Marc Leishman +6000: Here’s another guy with a good history at this event. The Australian finished sixth at Royal Birkdale in 2017, second at St. Andrews in 2015 and fifth at Royal Liverpool in 2014. Leishman’s recent form looks pretty good as well as he’s entering off a third-place finish at the Travelers Championship and has made five cuts in his last six starts, including a fifth-place finish at The Masters. He’s been comfortable on links courses and his ball stays low to the ground which should help with winds expected to be north of 10 mph at Royal St. George’s all weekend.

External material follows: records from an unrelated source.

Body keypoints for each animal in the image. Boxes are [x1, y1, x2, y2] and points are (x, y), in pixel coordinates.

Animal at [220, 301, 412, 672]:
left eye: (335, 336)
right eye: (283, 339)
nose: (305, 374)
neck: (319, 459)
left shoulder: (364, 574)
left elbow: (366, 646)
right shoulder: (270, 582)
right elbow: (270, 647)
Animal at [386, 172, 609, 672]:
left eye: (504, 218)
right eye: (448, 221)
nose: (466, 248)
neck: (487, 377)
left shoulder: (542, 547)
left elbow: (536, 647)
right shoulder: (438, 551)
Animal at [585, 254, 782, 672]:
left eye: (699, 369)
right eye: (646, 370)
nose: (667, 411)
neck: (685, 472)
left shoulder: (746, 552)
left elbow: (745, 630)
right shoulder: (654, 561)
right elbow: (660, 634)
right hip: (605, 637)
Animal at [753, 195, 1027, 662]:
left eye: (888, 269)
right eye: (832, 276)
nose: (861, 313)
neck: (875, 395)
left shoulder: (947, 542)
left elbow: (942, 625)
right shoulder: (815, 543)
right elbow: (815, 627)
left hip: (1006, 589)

Jason Kokrak +8000: It’s been a very strong season for this American and Kokrak is up to 24th in the world golf rankings. He had a stretch of three straight top 10s in late February and early March and won the Charles Schwab Invitational in late May. Despite missing the cut at the US Open, he responded with a strong 12th-place finish at the Rocket Mortgage Classic, his most recent start. His best finishes at majors are not too inspiring, as he’s done no better than 17th at last year’s US Open, but when you start approaching triple digits in the outright market, you’re always going to have some flaws with whoever you pick. At these prices, we’re just looking for him someone we think could be in contention come the back nine on Sunday. How these kinds of players hold it together on that final nine is anyone’s guess. But Kokrak’s strong play this season indicates he could give himself a chance.

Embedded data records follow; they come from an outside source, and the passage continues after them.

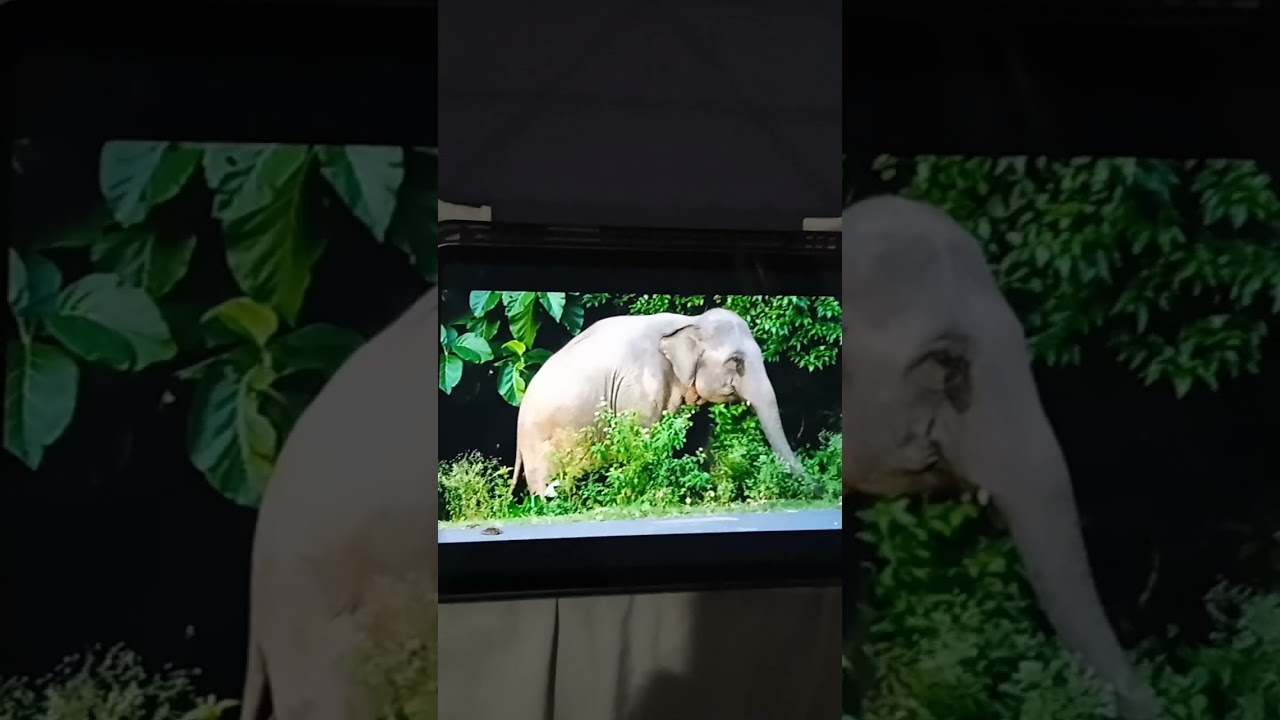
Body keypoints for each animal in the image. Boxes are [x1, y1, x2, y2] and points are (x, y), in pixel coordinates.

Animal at [511, 308, 806, 499]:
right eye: (736, 361)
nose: (813, 490)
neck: (690, 322)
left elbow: (698, 438)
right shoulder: (641, 385)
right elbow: (644, 440)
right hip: (541, 443)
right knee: (547, 486)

Lucas Herbert +9000: Who?! Yeah if that was your reaction, I can’t necessarily blame you. Herbert is just 25 but has been red-hot on the Euro tour in July, winning the Irish Open in wire-to-wire fashion and finishing fourth in the Scottish Open. The betting markets aren’t going to adjust the same way to a 25-year-old Australian posting a couple top five finishes at Euro tour events as it would Rory McIlroy doing the same on the PGA Tour. Herbert has only had six major starts in his career, but has made the cut in four of them including his last two efforts at the PGA Championship and last year’s US Open. His strong Euro Tour play has him inside the Top 50 in the world golf rankings entering The Open. You could do worse at close to 100-1.